* _Required work_: Please pick out each line of the records below that contains the string "Sedláček", and copy those lines. Case counts when matching.
Records supplied Start Marker
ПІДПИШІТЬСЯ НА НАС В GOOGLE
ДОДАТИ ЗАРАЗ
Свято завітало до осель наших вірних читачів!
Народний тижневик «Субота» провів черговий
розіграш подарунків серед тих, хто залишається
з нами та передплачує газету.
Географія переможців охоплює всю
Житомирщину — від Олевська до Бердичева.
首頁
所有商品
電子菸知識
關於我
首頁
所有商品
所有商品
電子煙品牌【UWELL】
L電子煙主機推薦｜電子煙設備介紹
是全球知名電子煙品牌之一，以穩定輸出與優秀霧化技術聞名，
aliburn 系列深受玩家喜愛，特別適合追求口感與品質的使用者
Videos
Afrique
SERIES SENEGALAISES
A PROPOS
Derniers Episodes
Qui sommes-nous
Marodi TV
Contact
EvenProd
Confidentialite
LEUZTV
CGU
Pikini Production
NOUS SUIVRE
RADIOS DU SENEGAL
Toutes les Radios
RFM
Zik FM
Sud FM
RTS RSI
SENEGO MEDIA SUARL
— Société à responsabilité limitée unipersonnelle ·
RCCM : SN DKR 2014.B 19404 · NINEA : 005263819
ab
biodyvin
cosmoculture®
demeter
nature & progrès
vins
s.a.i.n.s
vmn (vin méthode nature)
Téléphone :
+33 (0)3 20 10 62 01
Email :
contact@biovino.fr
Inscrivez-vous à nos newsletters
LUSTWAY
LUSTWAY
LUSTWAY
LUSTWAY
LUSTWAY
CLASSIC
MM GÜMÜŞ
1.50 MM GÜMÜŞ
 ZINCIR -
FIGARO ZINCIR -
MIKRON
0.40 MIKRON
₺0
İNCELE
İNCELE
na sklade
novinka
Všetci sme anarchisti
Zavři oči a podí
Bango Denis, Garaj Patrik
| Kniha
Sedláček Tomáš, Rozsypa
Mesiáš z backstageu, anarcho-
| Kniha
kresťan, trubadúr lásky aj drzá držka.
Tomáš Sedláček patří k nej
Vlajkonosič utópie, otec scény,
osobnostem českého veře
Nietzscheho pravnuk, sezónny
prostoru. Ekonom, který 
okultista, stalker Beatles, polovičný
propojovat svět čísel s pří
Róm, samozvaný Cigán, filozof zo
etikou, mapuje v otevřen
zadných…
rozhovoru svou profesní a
Records supplied End Marker
* _Task result_:
Sedláček Tomáš, Rozsypa
Tomáš Sedláček patří k nej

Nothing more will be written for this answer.